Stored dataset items
------------------------------
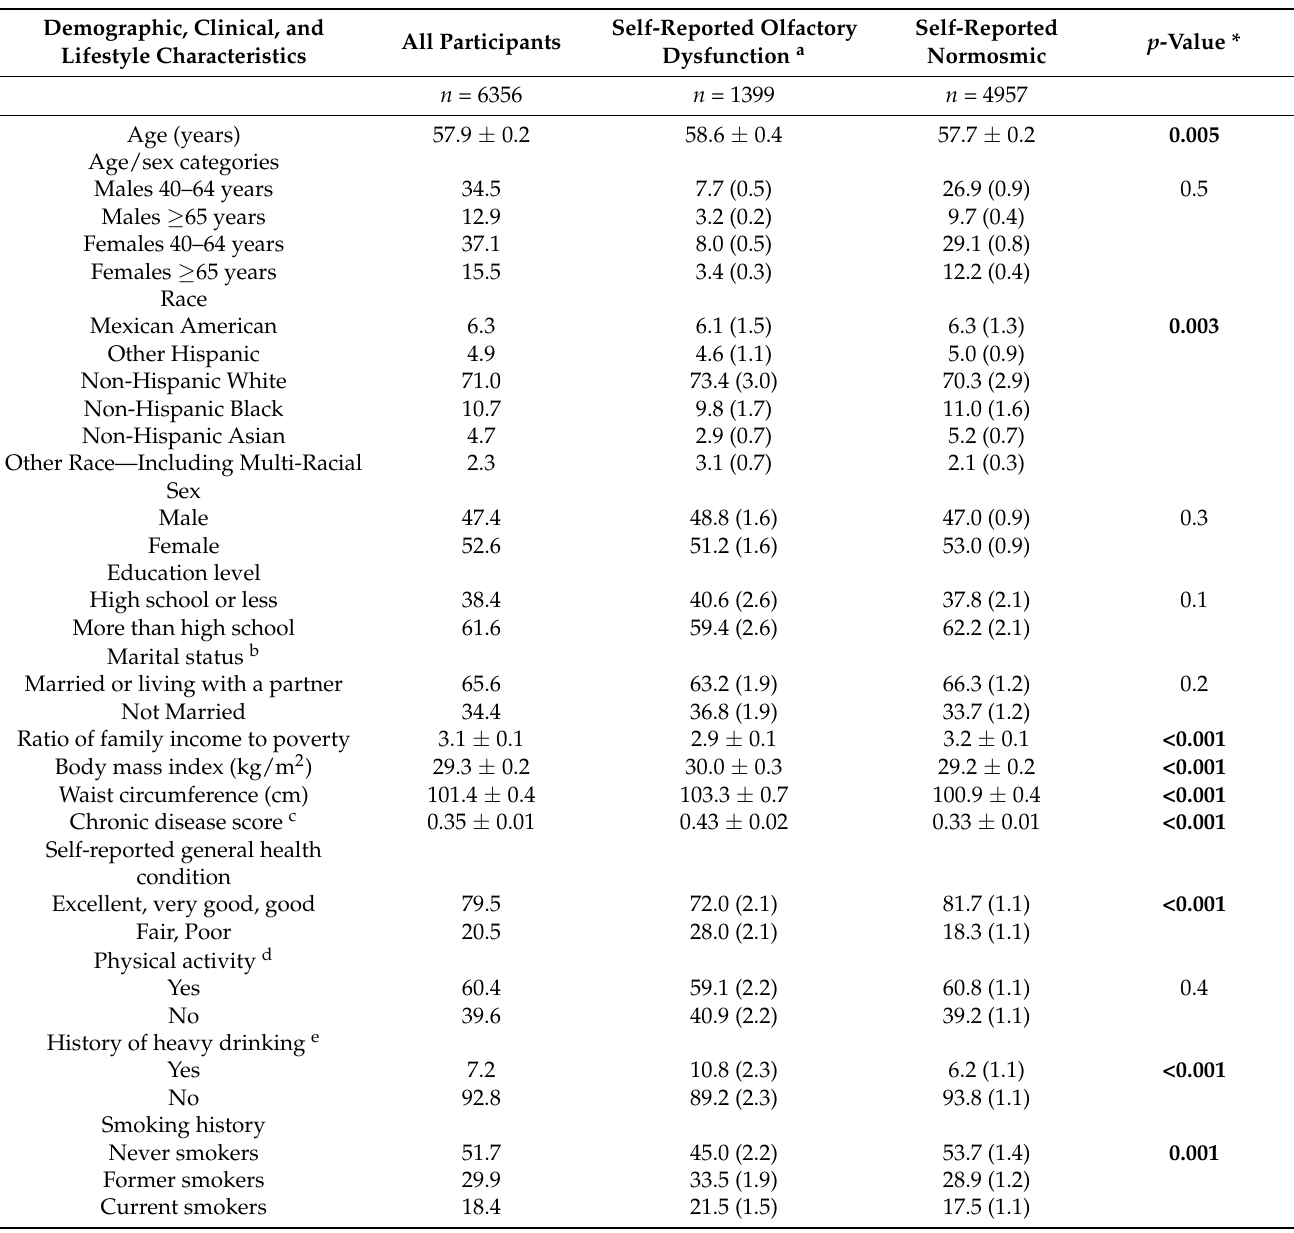
Table 1. Demographic, clinical, and lifestyle characteristics among the 2011–2014 NHANES study participants, ages 40 years and older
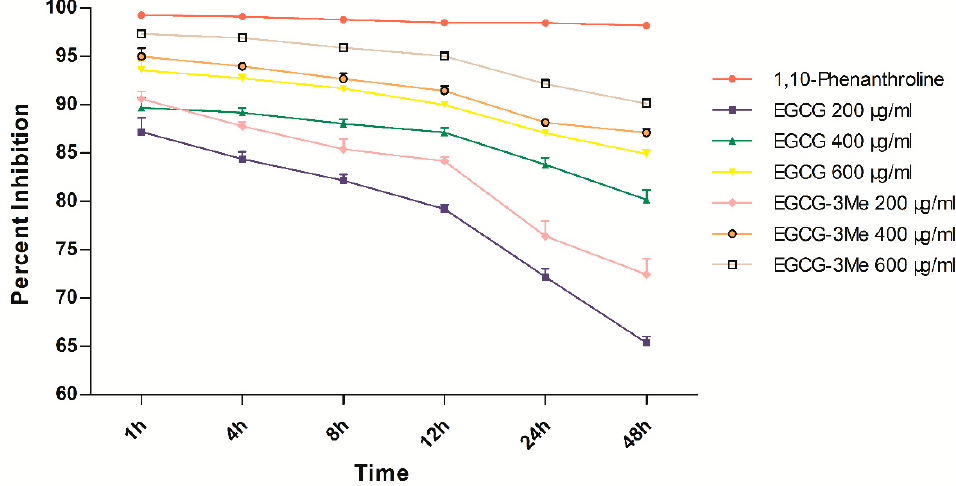
Figure 5. The percent inhibition of dentin-originated collagen proteases activities by increasing concentrations of EGCG and EGCG-3Me at each time points. EGCG, epigallocatechin-3-gallate; EGCG-3Me, epigallocatechin-3- O -(3- O -methyl)-gallate. Table 4. Degree of conversion values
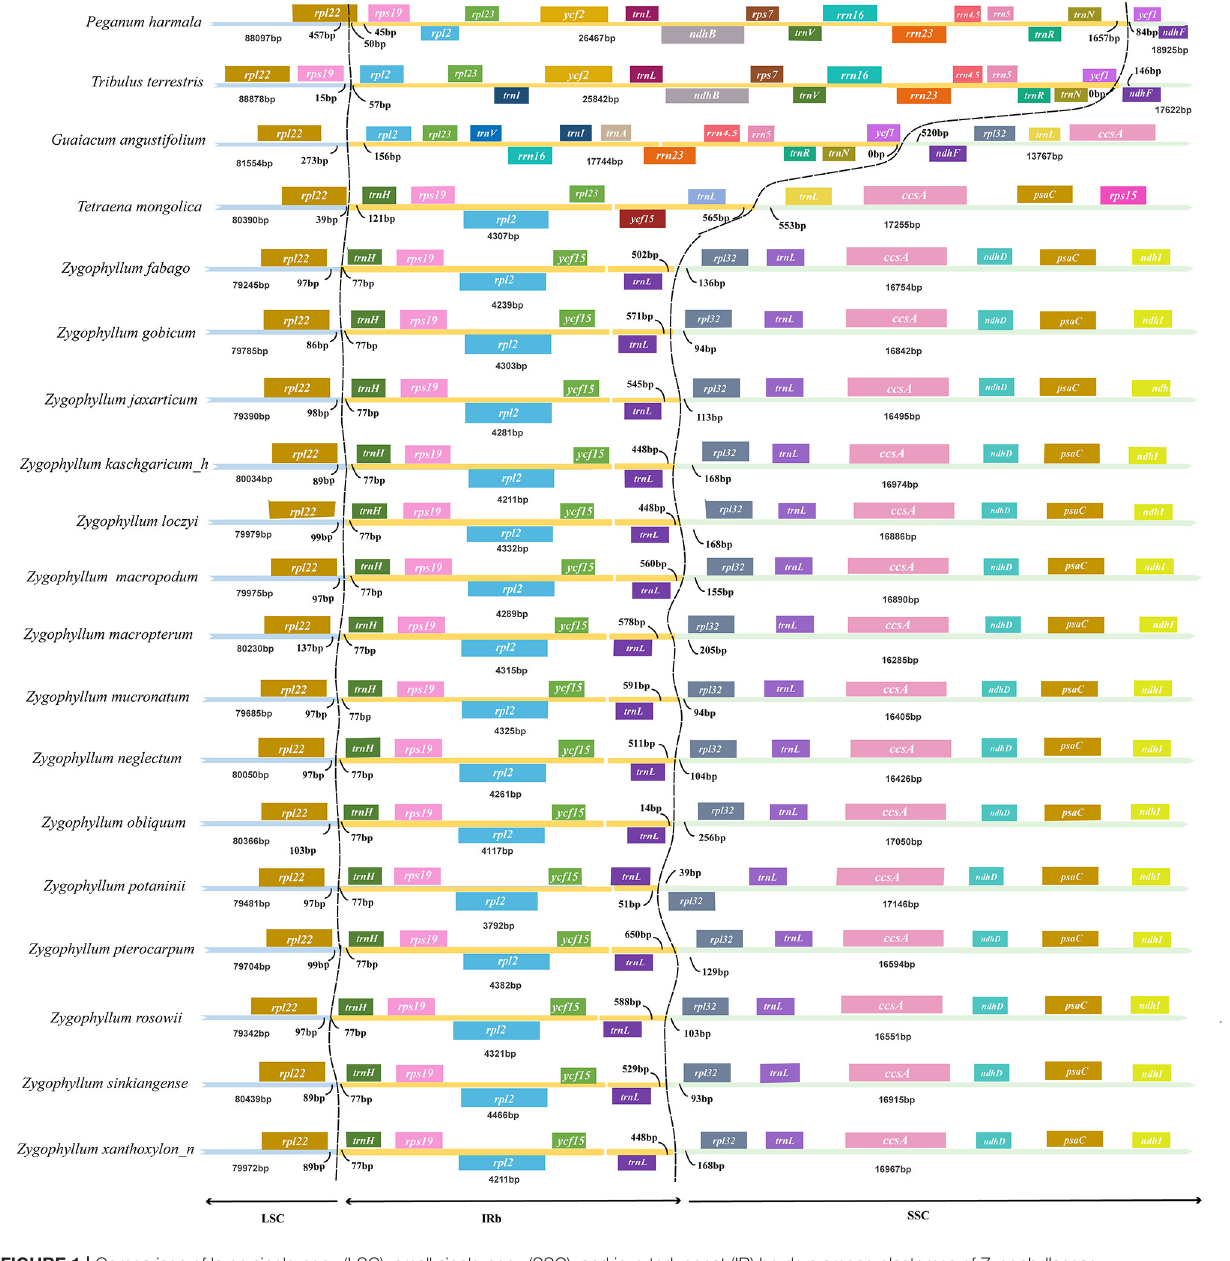
of the hypervariable regions were in the IRs, which had more conserved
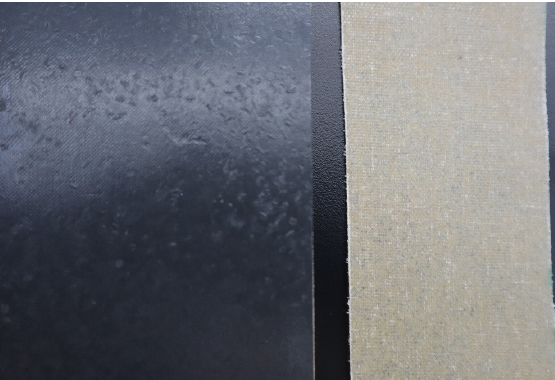
Figure 1. Pictures of the ABS ( left ) and GF prepreg ( right ) sheets used to manufacture distinct sandwich composite panels.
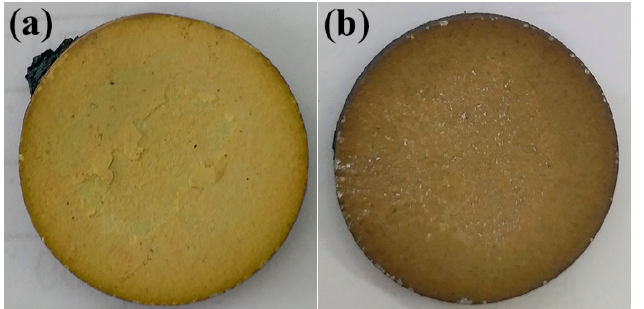
Figure 11. The macro-image of the failed coatings after thermal shock test: ( a ) LC/YSZ after 68 thermal cycles, and ( b ) LGC/YSZ after 109 thermal cycles.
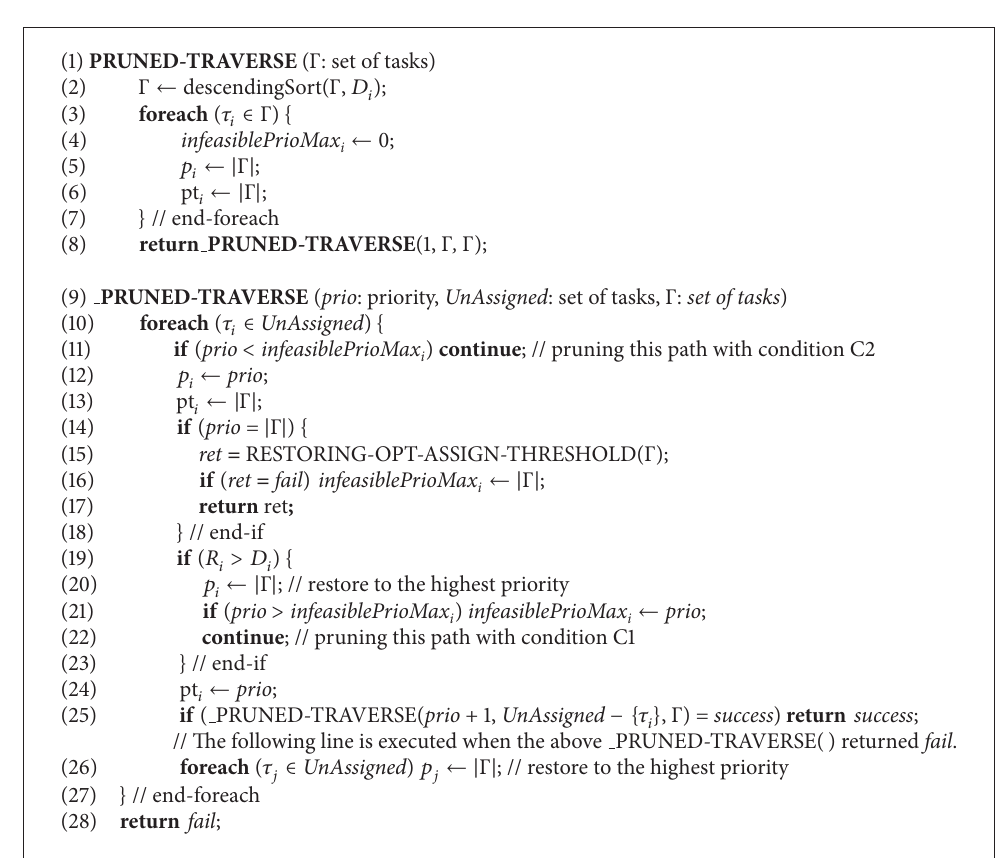
Algorithm 2: Pseudo code for (a) CORRECTED-SEARCH() and (b) RESTORING-OPT-ASSIGN-THRESHOLD( ).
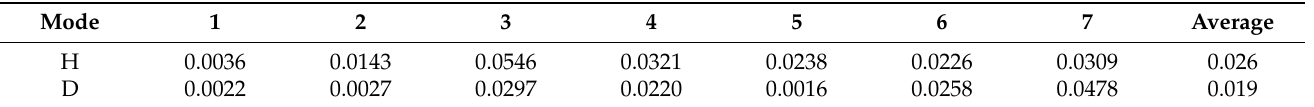
Table 5. MFC material properties provided by Smart Materials [36].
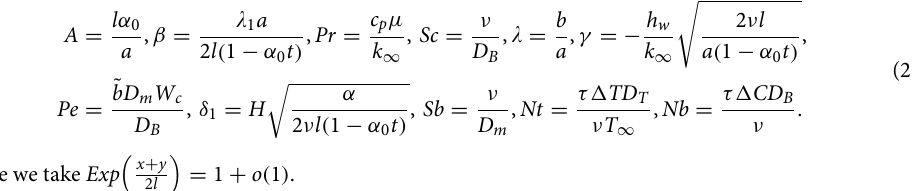
x + y = 1 + o ( 1 ) . 2 l (cid:31) (cid:30)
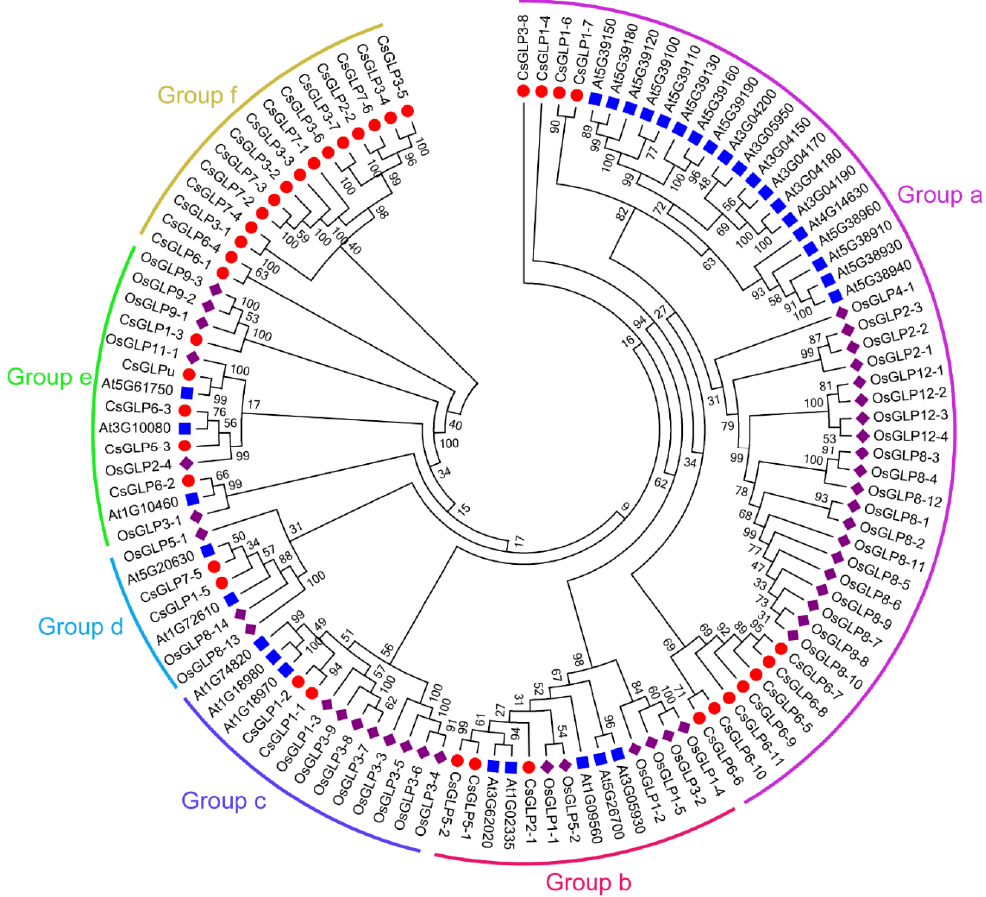
Figure 1. Phylogenetic relationships and subfamily designations of GLP proteins from cucumber, rice and Arabidopsis . The analysis involved 113 amino acid sequences—cucumber (38), rice (43) and Arabidopsis (32)—and their IDs are listed in Table S2. The phylogenetic tree of GLP proteins from cucumber, rice and Arabidopsis was constructed using the NJ method with 1000 bootstrap replicates, and GLP proteins in the tree were divided into six groups (Groups a–f).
------------------------------
• _Exercise brief_
Where does the string "Figure" appear in the records above? Return every line that holds it.

• _Answer below_
Figure 5. The percent inhibition of dentin-originated collagen proteases activities by increasing concentrations of EGCG and EGCG-3Me at each time points. EGCG, epigallocatechin-3-gallate; EGCG-3Me, epigallocatechin-3- O -(3- O -methyl)-gallate. Table 4. Degree of conversion values
Figure 1. Pictures of the ABS ( left ) and GF prepreg ( right ) sheets used to manufacture distinct sandwich composite panels.
Figure 11. The macro-image of the failed coatings after thermal shock test: ( a ) LC/YSZ after 68 thermal cycles, and ( b ) LGC/YSZ after 109 thermal cycles.
Figure 1. Phylogenetic relationships and subfamily designations of GLP proteins from cucumber, rice and Arabidopsis . The analysis involved 113 amino acid sequences—cucumber (38), rice (43) and Arabidopsis (32)—and their IDs are listed in Table S2. The phylogenetic tree of GLP proteins from cucumber, rice and Arabidopsis was constructed using the NJ method with 1000 bootstrap replicates, and GLP proteins in the tree were divided into six groups (Groups a–f).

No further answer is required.